A chapter summary from Thinking, Fast and Slow by Daniel Kahneman.

Kahneman turns to the emotional bookkeeping that governs many financial and personal decisions, drawing on Richard Thaler's concept of mental accounting.

— From Thinking, Fast and Slow by Daniel Kahneman

Kahneman turns to the emotional bookkeeping that governs many financial and personal decisions, drawing on Richard Thaler's concept of mental accounting. People organize their lives into separate mental accounts and feel a strong urge to close each one 'in the black,' so that the desire to book a gain or avoid booking a loss distorts choices that, viewed rationally, should ignore how an account happens to be labeled. The scorekeeping is emotional, and the emotions override the economics.

A central illustration is the disposition effect in investing: people are far more willing to sell a stock that has risen than one that has fallen. Selling a winner closes that mental account with a satisfying gain; selling a loser forces the painful act of realizing a loss and admitting a mistake.

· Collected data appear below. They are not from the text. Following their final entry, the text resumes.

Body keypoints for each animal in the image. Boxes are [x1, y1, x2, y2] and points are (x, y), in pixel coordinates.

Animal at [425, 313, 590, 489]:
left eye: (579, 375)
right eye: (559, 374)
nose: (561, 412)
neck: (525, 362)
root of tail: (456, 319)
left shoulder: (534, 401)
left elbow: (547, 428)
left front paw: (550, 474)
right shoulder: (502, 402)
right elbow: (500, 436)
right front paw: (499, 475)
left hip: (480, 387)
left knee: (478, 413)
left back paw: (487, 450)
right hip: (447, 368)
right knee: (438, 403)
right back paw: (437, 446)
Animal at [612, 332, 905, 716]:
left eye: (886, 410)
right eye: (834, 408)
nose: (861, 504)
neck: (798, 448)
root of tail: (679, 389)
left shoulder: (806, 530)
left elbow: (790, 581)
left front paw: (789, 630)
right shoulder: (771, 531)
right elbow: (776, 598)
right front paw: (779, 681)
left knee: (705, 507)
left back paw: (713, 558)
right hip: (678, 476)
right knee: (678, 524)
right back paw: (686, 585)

So investors sell their winners and cling to their losers — exactly backwards from the tax-efficient and often return-maximizing strategy — because the bookkeeping emotion, not the financial logic, drives the timing of the sale.

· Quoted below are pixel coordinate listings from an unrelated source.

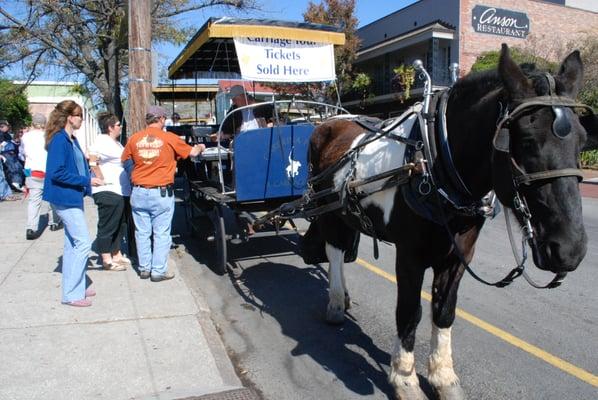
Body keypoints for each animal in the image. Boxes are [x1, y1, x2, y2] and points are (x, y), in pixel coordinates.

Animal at [308, 44, 596, 400]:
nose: (570, 249)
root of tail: (330, 121)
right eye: (526, 141)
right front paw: (405, 378)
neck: (434, 161)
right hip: (327, 210)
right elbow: (409, 312)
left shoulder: (458, 256)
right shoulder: (410, 256)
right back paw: (335, 302)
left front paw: (443, 377)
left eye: (582, 140)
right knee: (335, 252)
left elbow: (444, 311)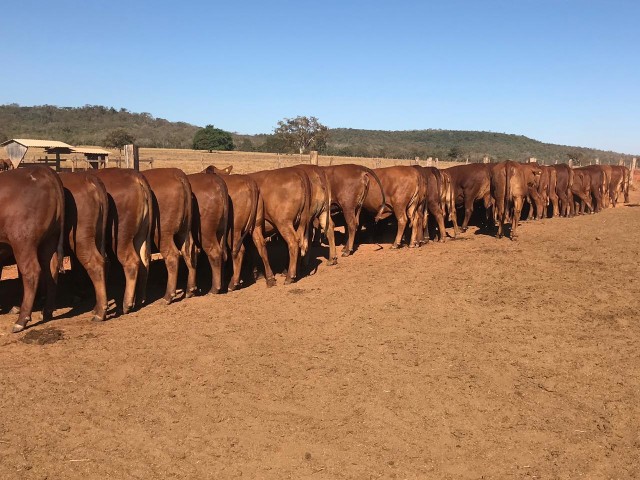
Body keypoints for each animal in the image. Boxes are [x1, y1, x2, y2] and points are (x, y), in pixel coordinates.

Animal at [0, 167, 64, 332]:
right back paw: (47, 310)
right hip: (50, 238)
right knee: (50, 269)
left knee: (32, 272)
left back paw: (21, 320)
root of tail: (42, 170)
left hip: (23, 242)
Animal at [94, 169, 152, 316]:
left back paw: (126, 304)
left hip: (121, 237)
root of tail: (135, 176)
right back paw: (139, 300)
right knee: (144, 262)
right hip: (141, 235)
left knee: (131, 262)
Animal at [142, 169, 198, 304]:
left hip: (162, 234)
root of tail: (176, 173)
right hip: (184, 230)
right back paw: (190, 289)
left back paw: (168, 296)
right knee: (190, 251)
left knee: (172, 256)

The sunk-cost fallacy is the same impulse in another guise: the reluctance to abandon a failing course because doing so means closing an account at a loss. People pour additional money into a doomed project, sit through a bad movie they paid for, or drive through a blizzard to attend an event whose ticket is already bought — throwing good resources after unrecoverable ones to avoid the pain of writing the account off. Rationally, sunk costs are irrelevant to the decision ahead; emotionally, they dominate it.

Regret and responsibility deepen these effects. People anticipate the regret of a bad outcome, especially one resulting from an unusual action rather than the default, and they shape choices to minimize anticipated regret rather than to maximize expected value. This produces a bias toward inaction and the status quo, since regret over a bad outcome feels sharper when it follows from having done something than from having done nothing — the costly errors of commission loom larger than equivalent errors of omission.

The applied takeaway is to make decisions based on future consequences, not on the emotional state of a mental account. Ignore sunk costs entirely — the only question is whether continuing is worthwhile from here, regardless of what has already been spent; judge an investment by its prospects, not by whether selling would book a gain or a loss; and recognize when anticipated regret is steering you toward inaction or toward closing an account in the black at the expense of the better choice.

Kahneman's deeper observation is that mental accounting and the urge to keep score are not mere irrationalities to be scolded away but deep features of how emotion structures decision-making, with real grip on even sophisticated people. The rational ideal of fungible money and forward-looking choice collides with a mind that books gains and losses into emotionally charged accounts and hates to close them in the red. Knowing this lets you catch the moments — selling decisions, sunk costs, regret-driven defaults — where the scorekeeping is quietly making the choice for you.